EXERCISE INSTRUCTIONS
In the records below, begin at the line that has "ring tip: (822, 884)" and stop after the line that has "ring pip: (1264, 894)"; quote those lines verbatim and nothing more.

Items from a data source
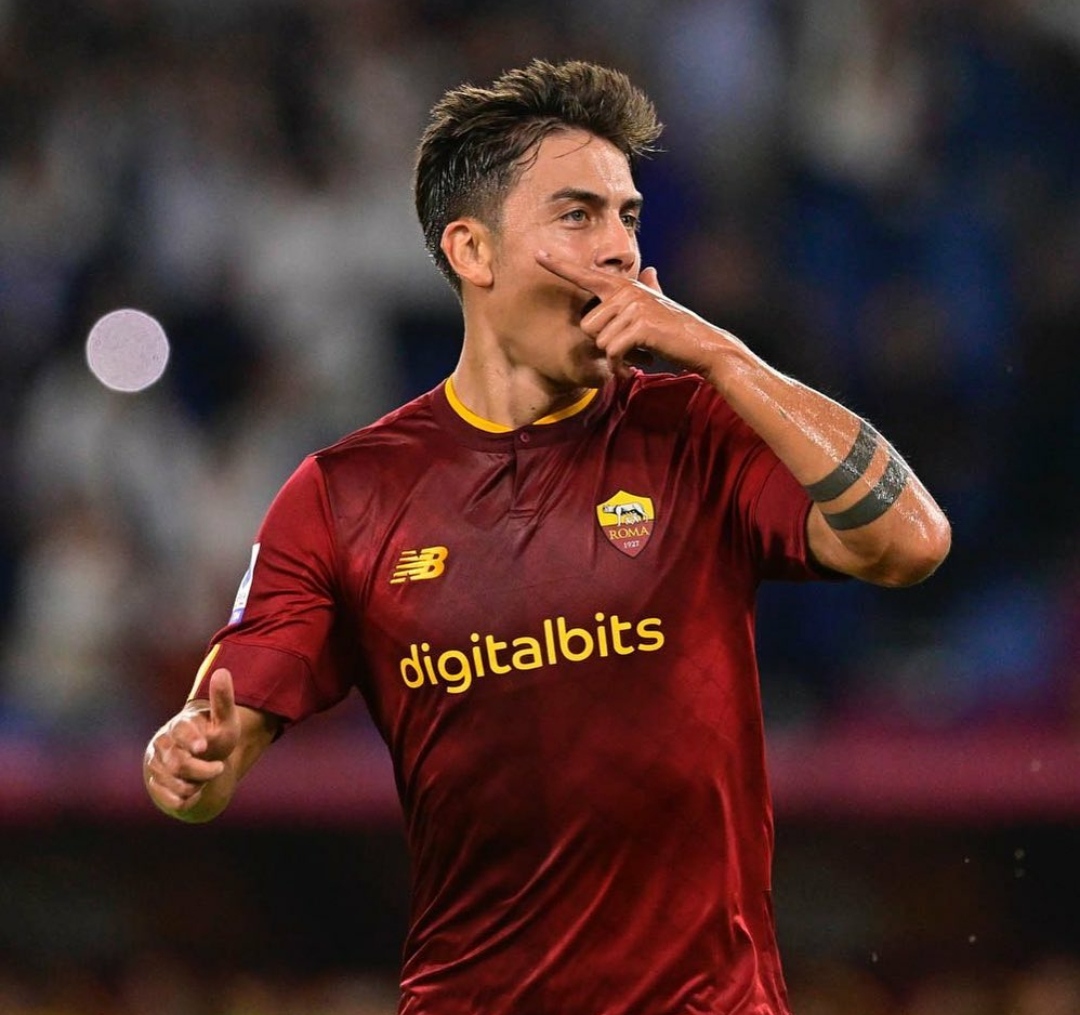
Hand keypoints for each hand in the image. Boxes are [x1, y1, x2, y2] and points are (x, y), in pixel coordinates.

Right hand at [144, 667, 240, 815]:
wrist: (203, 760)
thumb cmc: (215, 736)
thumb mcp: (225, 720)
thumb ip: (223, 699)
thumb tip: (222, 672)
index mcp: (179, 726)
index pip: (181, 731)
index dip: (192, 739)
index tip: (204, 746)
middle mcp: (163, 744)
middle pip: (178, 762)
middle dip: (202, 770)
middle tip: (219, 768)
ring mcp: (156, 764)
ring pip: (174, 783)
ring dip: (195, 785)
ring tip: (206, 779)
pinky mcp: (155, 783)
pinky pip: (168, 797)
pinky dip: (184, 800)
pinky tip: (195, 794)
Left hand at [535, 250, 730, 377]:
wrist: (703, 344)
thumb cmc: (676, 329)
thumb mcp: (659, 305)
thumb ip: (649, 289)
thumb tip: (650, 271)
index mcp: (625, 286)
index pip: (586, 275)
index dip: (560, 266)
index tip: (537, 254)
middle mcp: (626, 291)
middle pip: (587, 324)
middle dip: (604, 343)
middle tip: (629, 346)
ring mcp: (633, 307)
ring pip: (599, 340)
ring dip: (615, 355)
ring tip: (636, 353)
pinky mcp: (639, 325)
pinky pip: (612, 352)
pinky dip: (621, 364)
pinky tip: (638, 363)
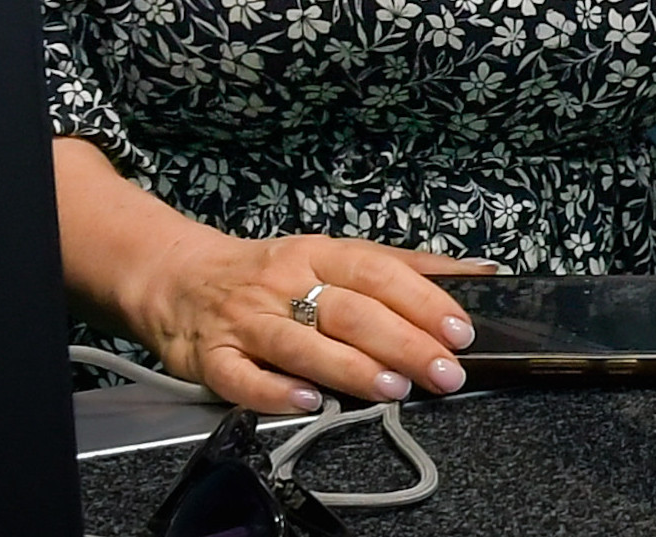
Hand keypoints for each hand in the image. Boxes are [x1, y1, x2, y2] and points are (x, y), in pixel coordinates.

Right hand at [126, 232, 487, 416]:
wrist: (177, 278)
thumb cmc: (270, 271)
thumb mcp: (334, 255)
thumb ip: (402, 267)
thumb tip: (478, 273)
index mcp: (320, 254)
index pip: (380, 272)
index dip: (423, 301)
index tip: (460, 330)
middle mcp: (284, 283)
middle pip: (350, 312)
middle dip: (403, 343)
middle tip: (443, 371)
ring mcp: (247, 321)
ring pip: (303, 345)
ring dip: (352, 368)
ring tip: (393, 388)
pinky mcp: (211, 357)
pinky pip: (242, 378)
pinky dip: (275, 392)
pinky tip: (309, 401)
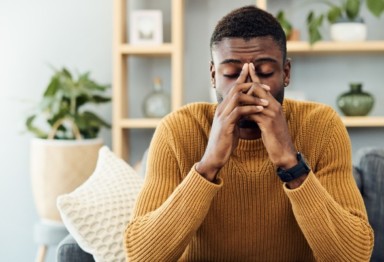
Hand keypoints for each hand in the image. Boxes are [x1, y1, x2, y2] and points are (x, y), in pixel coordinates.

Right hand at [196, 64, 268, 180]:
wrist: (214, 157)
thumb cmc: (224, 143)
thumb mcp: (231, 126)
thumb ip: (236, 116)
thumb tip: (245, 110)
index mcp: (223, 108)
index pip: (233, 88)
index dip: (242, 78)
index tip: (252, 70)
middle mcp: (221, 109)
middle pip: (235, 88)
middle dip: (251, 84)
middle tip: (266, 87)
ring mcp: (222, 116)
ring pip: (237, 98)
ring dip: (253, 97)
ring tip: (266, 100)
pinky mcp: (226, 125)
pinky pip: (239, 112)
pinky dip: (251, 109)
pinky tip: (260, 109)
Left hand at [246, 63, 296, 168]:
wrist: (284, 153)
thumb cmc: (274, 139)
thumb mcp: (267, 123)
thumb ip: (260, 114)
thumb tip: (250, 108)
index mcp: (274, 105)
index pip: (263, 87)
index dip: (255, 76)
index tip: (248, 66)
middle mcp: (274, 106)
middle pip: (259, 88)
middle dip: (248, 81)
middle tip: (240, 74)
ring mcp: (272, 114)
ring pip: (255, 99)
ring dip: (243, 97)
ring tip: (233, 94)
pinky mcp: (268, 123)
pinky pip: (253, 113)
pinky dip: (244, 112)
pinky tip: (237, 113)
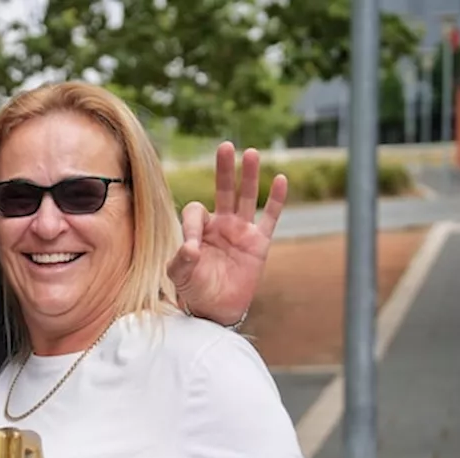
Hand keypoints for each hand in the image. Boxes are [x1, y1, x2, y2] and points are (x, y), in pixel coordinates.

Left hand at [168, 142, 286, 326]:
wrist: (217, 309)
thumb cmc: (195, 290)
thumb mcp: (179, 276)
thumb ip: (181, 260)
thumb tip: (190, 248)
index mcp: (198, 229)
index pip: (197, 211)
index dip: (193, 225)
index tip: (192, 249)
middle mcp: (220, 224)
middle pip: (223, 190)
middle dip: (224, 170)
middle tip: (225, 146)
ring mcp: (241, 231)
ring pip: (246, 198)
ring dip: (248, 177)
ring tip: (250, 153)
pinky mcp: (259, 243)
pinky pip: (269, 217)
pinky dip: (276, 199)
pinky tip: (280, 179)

...

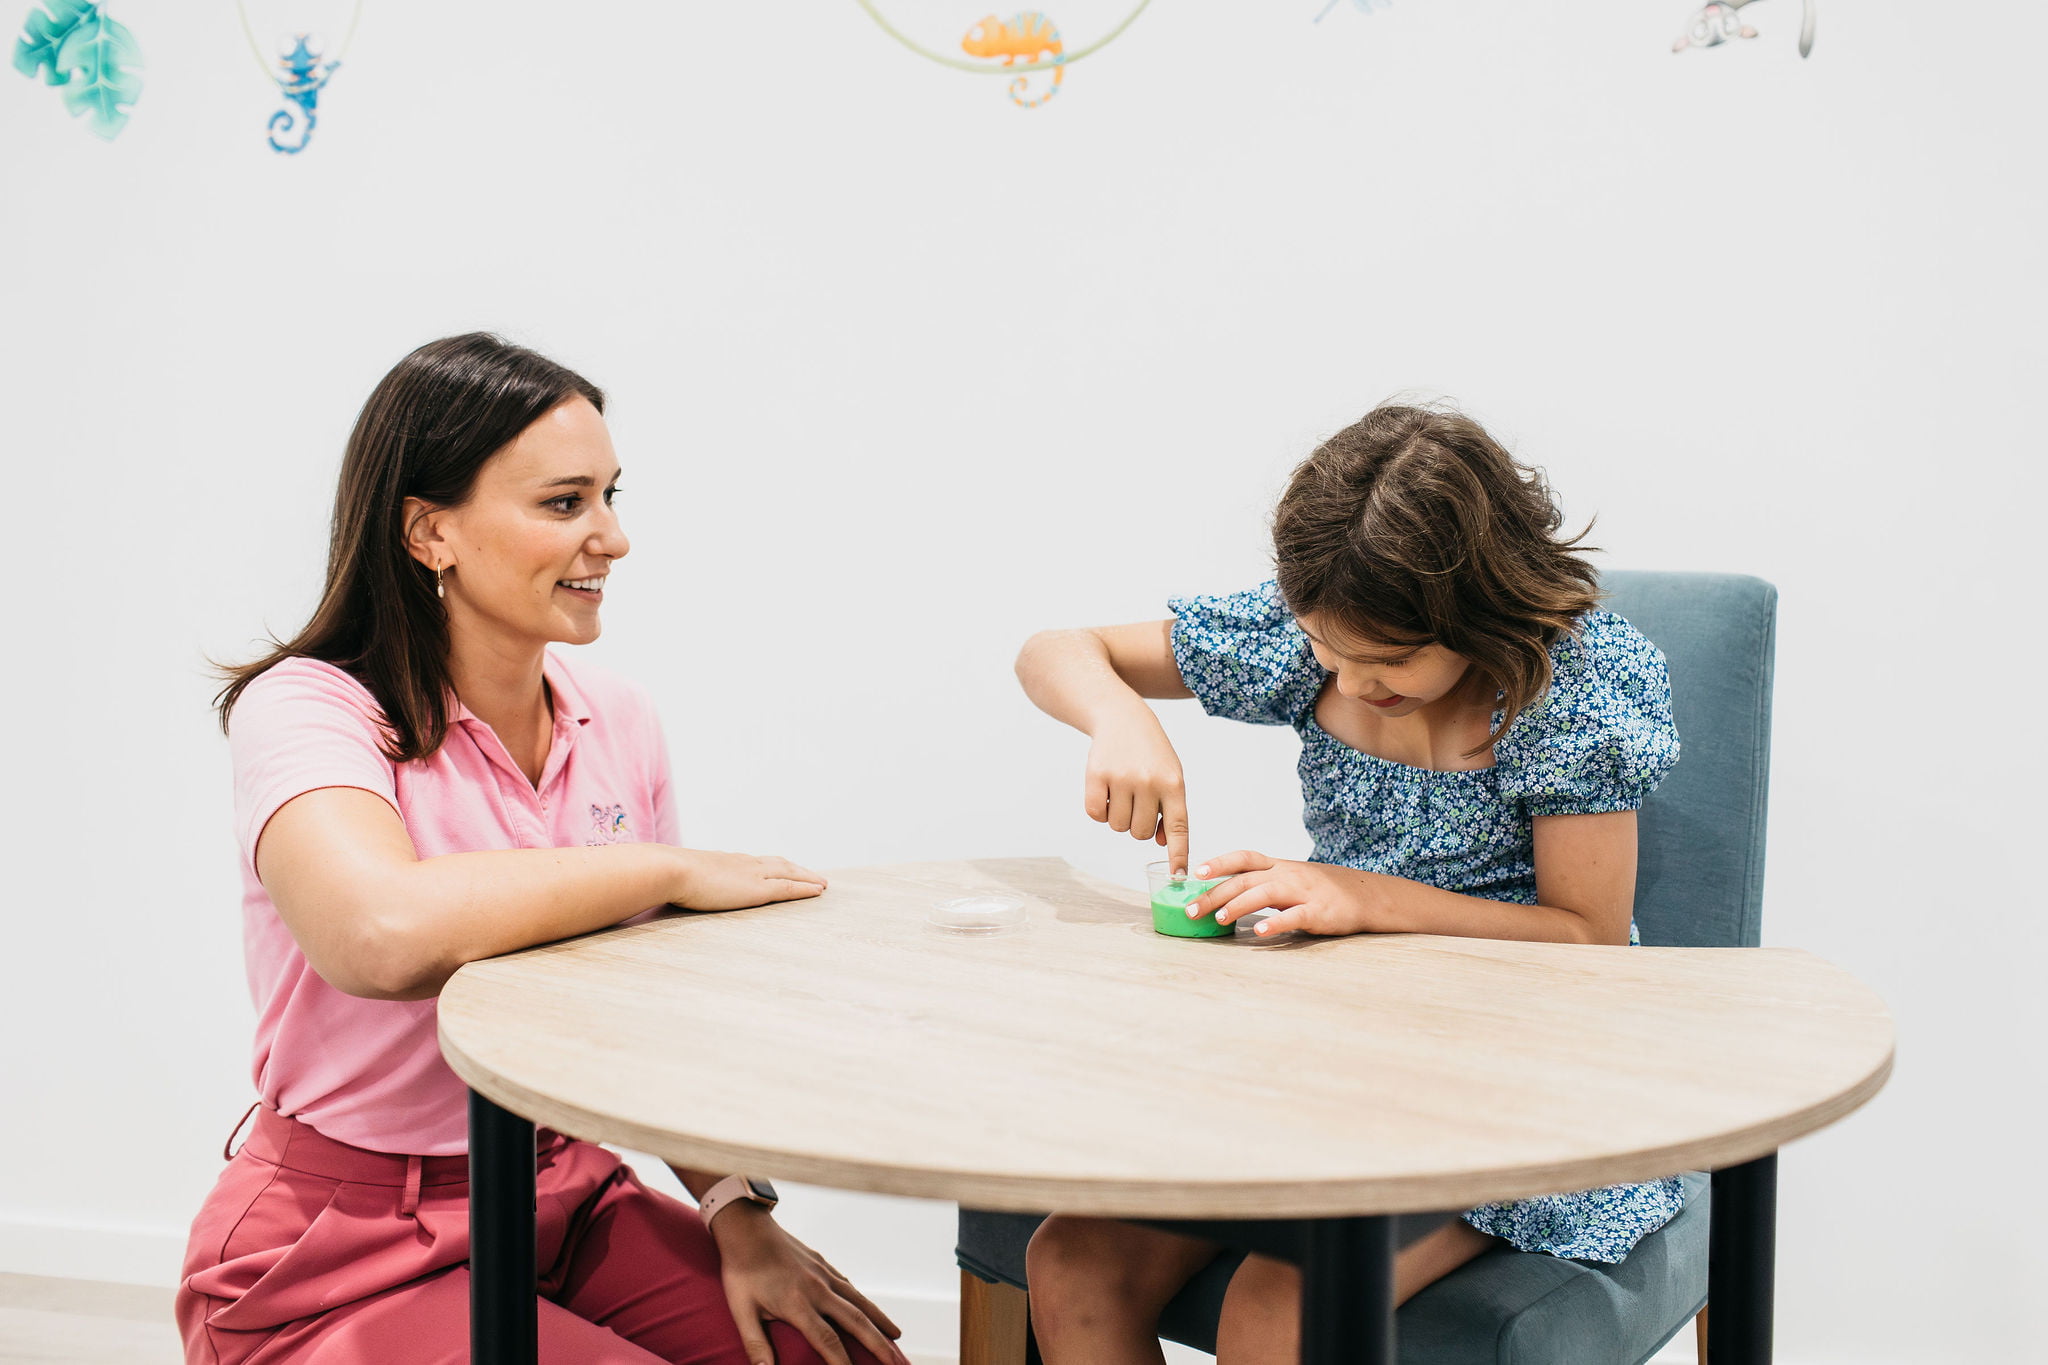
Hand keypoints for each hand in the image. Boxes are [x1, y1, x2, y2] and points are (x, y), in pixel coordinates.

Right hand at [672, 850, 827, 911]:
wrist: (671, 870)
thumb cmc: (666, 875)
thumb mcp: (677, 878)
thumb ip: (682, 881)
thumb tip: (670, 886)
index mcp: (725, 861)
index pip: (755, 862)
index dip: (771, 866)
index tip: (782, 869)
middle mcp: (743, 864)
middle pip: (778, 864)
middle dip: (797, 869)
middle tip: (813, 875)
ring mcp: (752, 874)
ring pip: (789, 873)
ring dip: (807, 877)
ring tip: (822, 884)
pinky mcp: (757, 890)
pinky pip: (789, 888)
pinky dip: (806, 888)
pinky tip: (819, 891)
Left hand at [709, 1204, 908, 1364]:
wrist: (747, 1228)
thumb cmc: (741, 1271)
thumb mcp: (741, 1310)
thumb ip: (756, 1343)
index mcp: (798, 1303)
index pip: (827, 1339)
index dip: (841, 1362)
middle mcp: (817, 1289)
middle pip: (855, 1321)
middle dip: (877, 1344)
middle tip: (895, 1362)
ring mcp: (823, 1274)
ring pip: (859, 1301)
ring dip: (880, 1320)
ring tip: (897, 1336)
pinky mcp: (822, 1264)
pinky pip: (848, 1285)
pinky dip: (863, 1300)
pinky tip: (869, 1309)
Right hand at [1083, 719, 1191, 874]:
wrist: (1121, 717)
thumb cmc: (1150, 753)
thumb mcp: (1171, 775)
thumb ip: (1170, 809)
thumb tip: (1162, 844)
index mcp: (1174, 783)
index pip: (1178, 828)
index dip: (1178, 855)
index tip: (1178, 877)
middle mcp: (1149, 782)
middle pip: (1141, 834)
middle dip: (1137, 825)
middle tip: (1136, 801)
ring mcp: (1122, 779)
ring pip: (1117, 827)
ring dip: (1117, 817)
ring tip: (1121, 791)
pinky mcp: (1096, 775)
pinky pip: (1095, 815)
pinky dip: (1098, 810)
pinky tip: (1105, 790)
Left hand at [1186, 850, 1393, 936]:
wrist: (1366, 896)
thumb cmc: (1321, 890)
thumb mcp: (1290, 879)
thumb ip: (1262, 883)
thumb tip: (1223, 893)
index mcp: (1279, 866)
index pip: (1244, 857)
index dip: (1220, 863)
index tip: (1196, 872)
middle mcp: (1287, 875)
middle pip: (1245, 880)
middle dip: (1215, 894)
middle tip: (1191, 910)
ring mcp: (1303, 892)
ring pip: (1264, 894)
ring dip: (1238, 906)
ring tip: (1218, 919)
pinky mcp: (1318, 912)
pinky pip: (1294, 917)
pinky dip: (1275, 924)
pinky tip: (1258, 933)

WORKED SOLUTION
ring tip: (822, 884)
pinky mcp: (757, 890)
pinky pip: (789, 888)
pinky dip: (806, 888)
pinky tip: (819, 891)
Left hand at [709, 1204, 908, 1364]:
wrist: (747, 1228)
thumb cmc: (741, 1271)
thumb mcp: (741, 1310)
thumb ip: (756, 1343)
index mcp: (798, 1303)
index pip: (827, 1339)
index dip: (841, 1362)
middle mcp: (817, 1289)
middle pip: (855, 1321)
middle dip: (877, 1344)
middle tip: (895, 1362)
ring mcp: (823, 1274)
ring pip: (859, 1301)
ring dip: (880, 1320)
ring tip: (897, 1336)
pinky mcp: (822, 1264)
pinky pip: (848, 1285)
pinky dip: (863, 1300)
pinky tip: (869, 1309)
Right hand at [1083, 719, 1191, 874]:
wrist: (1121, 717)
thumb cmc: (1150, 753)
thumb mcp: (1171, 775)
thumb ip: (1170, 809)
thumb tip: (1162, 844)
index mcp: (1174, 783)
index pip: (1178, 828)
index dip: (1178, 855)
index tip: (1178, 877)
middle mcp: (1149, 782)
middle pip: (1141, 834)
middle dip: (1137, 825)
middle tip: (1136, 801)
ring mcp: (1122, 779)
ring pip: (1117, 827)
ring dip: (1117, 817)
ring tip: (1121, 791)
pinky mcp: (1096, 775)
pinky pip: (1095, 815)
pinky dip: (1098, 810)
pinky tip: (1105, 790)
Left hand at [1186, 850, 1393, 936]:
wrist: (1366, 896)
thumb cmc: (1321, 890)
thumb mcp: (1290, 879)
thumb ip: (1262, 883)
thumb tip: (1223, 893)
index mcp: (1279, 866)
index pip: (1244, 857)
index dip: (1220, 863)
index tip: (1196, 872)
middle mcp: (1287, 875)
middle pip: (1245, 880)
middle dip: (1215, 894)
middle tip: (1191, 910)
ring mcp: (1303, 892)
ring pip: (1264, 894)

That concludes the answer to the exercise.